Die Physiotherapie nutzt die Selbstheilungskräfte unseres Körpers, um Funktionsstörungen zu behandeln oder hilft uns bei der Prävention, um diese zu vermeiden.
Sie wird verordnet bei:
Aber auch bei Erkrankungen der inneren Organe sowie bei Erkrankungen des Zentralen Nervensystems – z.B. Schlaganfälle, Multiple Sklerose, Querschnittslähmungen u.v.m.
Bei chronischen Erkrankungen kann eine physiotherapeutische Begleitung lebenslang erforderlich sein, um ggf. mit dem Einsatz von Hilfsmitteln die Bewältigung des Alltags und eine weitestgehende Selbständigkeit zu ermöglichen.
Wir sind nicht zum Sitzen geboren
Unser moderner Lebensstil hat das Sitzen zur wesentlichen Haltung gemacht, doch unser Körper ist nicht zum Sitzen geboren. Sogar Kinder sitzen mittlerweile bis zu 70% des Tages – in der Schule, am Computer, vor dem Fernseher und im Bus oder Auto. Körperliche Aktivität und Sport ist gerade im Kindesalter und in der Jugend eine wichtige Voraussetzung für Wachstum und Entwicklung, da nahezu alle biologischen Systeme davon abhängig sind, in der angemessenen Weise beansprucht zu werden.
Und auch bei den Erwachsenen steigt die Zahl der „Couch-Potatoes“ immer mehr an. Bildschirmarbeit, lange Wege zur Arbeit, Mobil-Telefone und soziale Medien – all diese Dinge beeinträchtigen unseren Körper, der eigentlich für ein Leben mit viel Bewegung gebaut ist.
Ein wesentlicher Faktor sind außerdem die Auswirkungen von Anspannung, Leistungsdruck und Stress, die sich natürlich psychisch niederschlagen, aber ebenso sichtbar werden in den vielfältigen Verspannungen, die sich in unserem Muskelapparat und den Faszien ansiedeln – oft diagnostiziert als unspezifische Schmerzen. Über 80% der Bevölkerung leidet Schmerzen oder hat im Leben bereits einmal solche Schmerzen gehabt:
Wer hat nicht schon einmal den Pfeil einer Hexe beim „Hexenschuß“ im unteren Rücken gespürt oder „zuviel Last auf den Schultern“ – viele haben eine „Achillesverse“ – und wem sitzt nicht öfter „etwas im Nacken“?
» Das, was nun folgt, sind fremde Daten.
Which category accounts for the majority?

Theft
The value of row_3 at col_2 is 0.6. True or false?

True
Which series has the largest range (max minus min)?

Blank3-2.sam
Das Eine oder Andere kennen wir alle. Die Frage ist nur, wie wir mit den Signalen unseres Körpers umgehen. Ignorieren wir den Schmerz, so lange es geht oder nehmen Medikamente, um weiter funktions- und leistungsfähig zu bleiben, bis es nicht mehr geht? Oder hören wir auf den Hilferuf und suchen uns Unterstützung, um dem Körper die Möglichkeit zu geben, sich selbst zu helfen? Gönnen wir uns im getakteten Alltag Ruhephasen, Entspannung und die Freude an der Bewegung, die das Gleichgewicht von Körper und Geist wieder herstellen und erhalten kann?
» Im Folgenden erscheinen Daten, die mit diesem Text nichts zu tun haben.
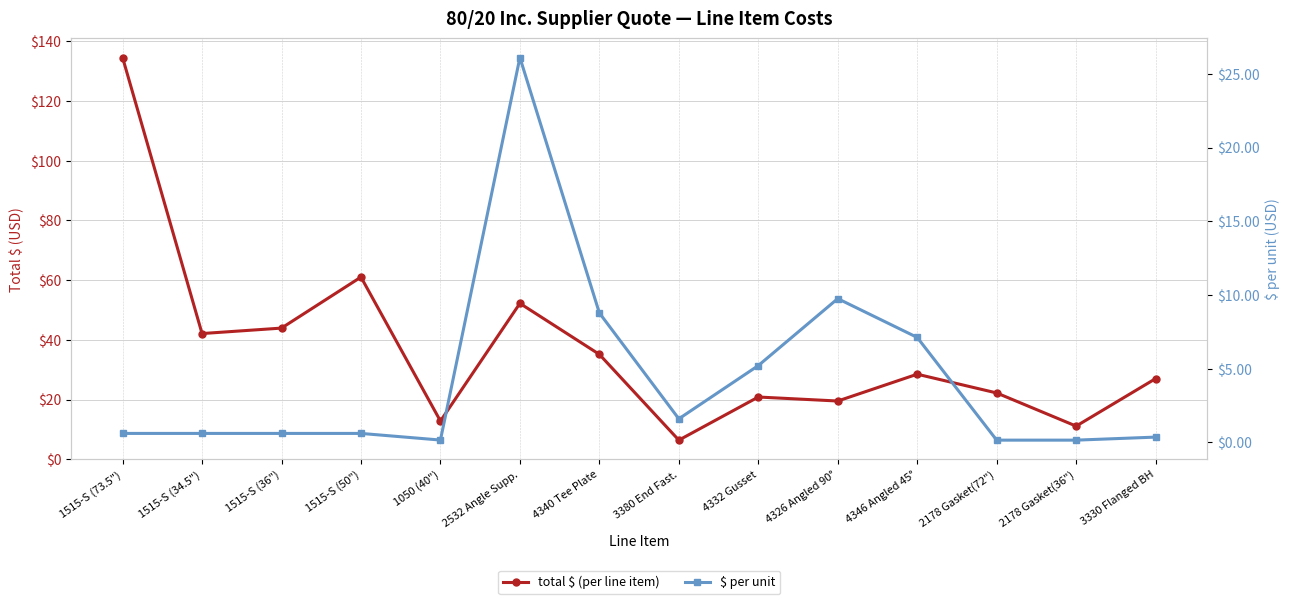

Which has a higher value, 2178 Gasket(36") or 4340 Tee Plate?

4340 Tee Plate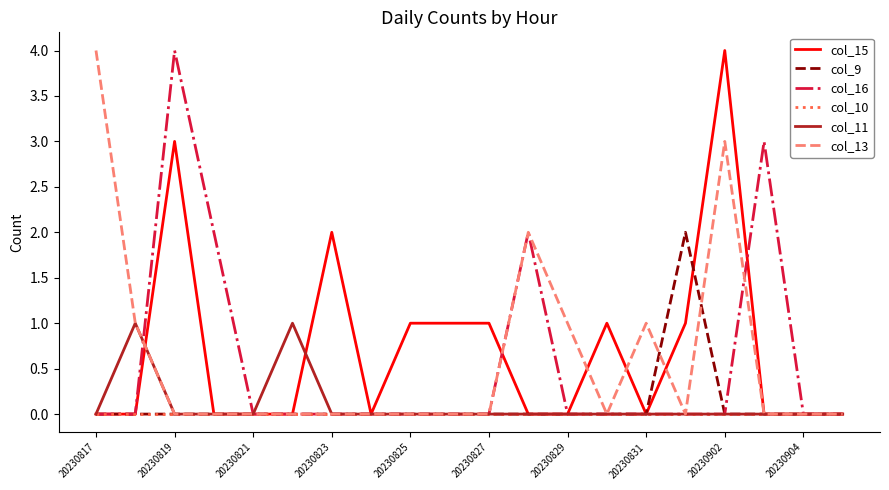

True or false: col_11 has more than 1 points higher than both neighbors.

True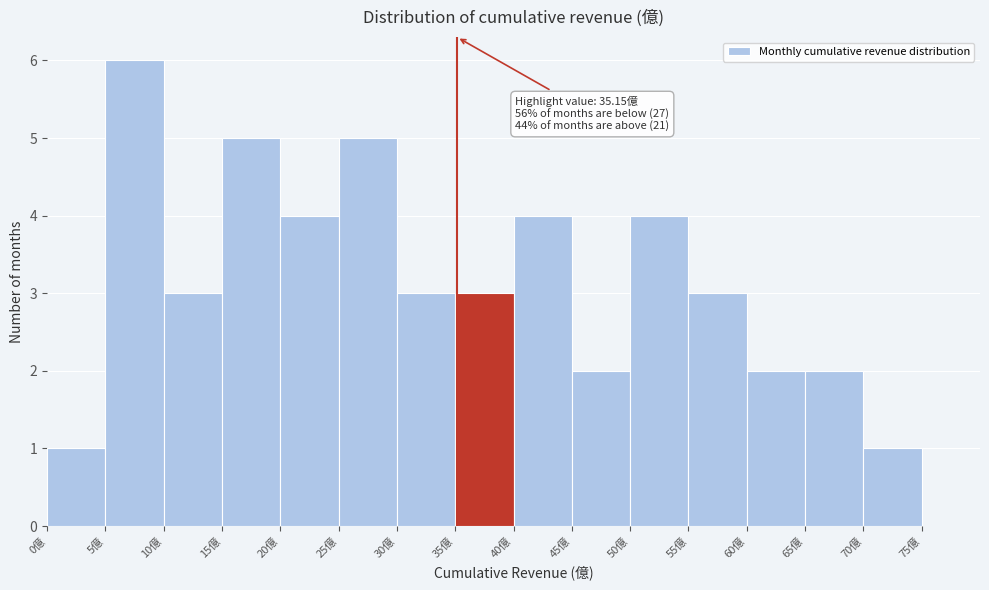

Over which range of the x-axis is the bar tallest?

5 to 10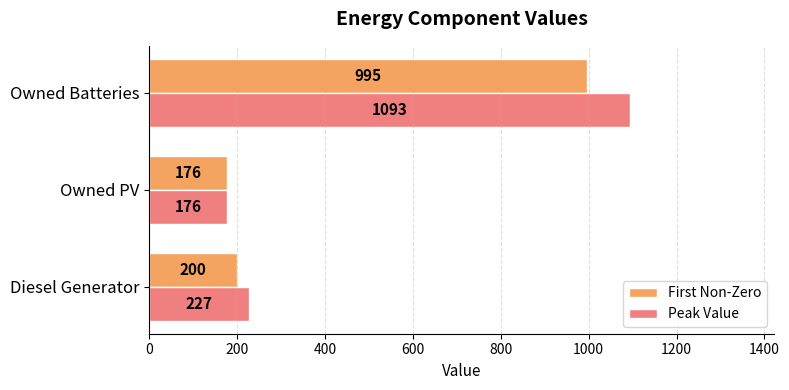

The First Non-Zero series shows 356 at Diesel Generator. True or false?

False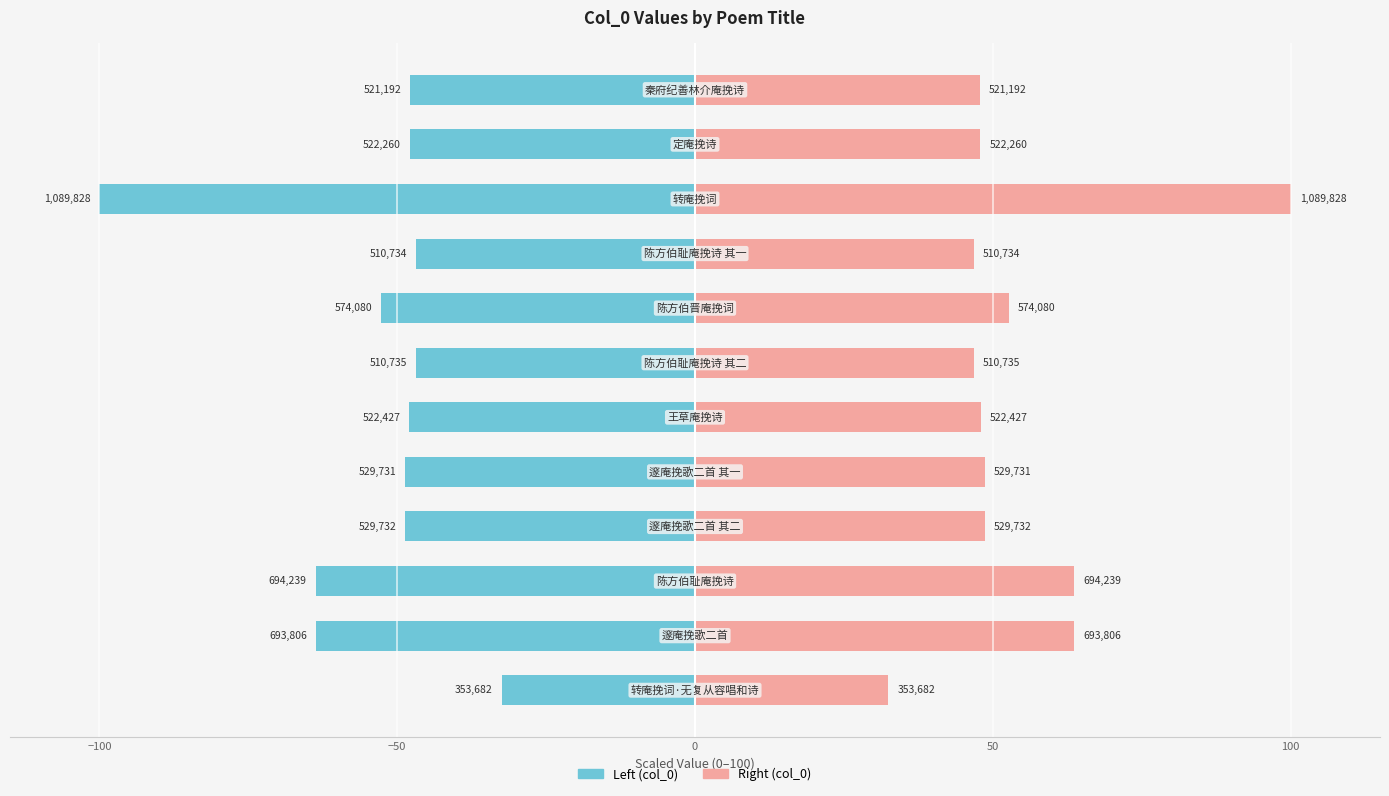

Does the chart contain any negative values?

Yes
Die Physiotherapie kann Ursachen des Schmerzes sichtbar machen, die auf einem Röntgenbild nicht zu erkennen sind. Sie ist eine wichtige Ergänzung oder sogar Alternative zur medikamentösen oder operativen Behandlung unserer Schmerzen und kann uns im besten Fall die Freude an der Bewegung zurückgeben.
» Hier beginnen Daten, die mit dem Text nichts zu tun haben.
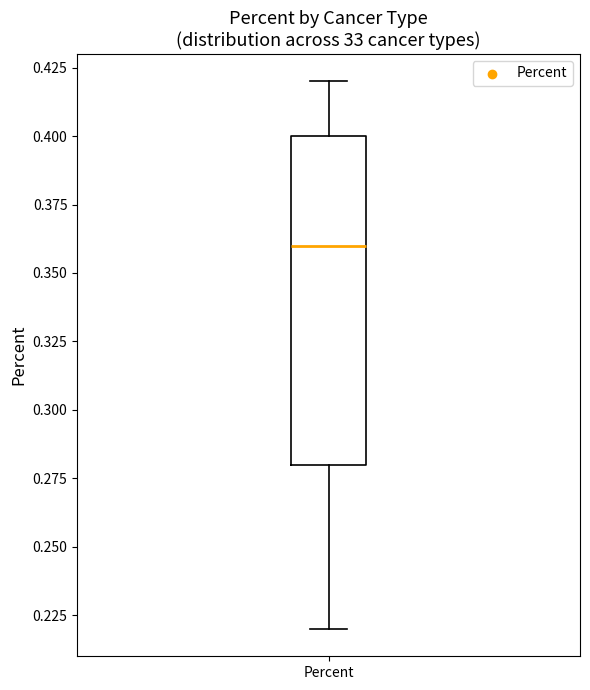

Where does the median line of the box for Percent sit on the y-axis? The values are not printed on the chart, so give them approximately, as read against the axis.

0.36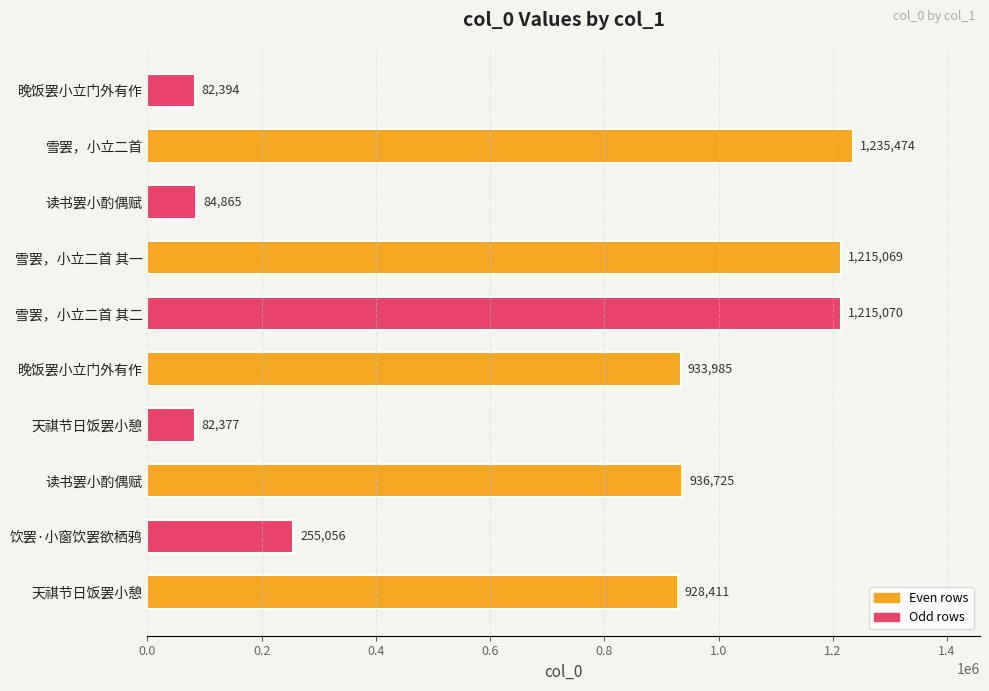

What is the sum of all values?

6969426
Physiotherapie kann uns außerdem einen Weg zeigen, durch Selbstfürsorge Schmerzen vorzubeugen:
Ein Lebensstil, der Bewegung und Entspannung als feste Bestandteile enthält – kombiniert mit einer gesunden Ernährung mit wenig Fleisch, ohne zu viel Alkohol, Fett, Zucker und Nikotin – sorgt automatisch für mehr Flexibilität und Lebensqualtität – in Körper und Geist.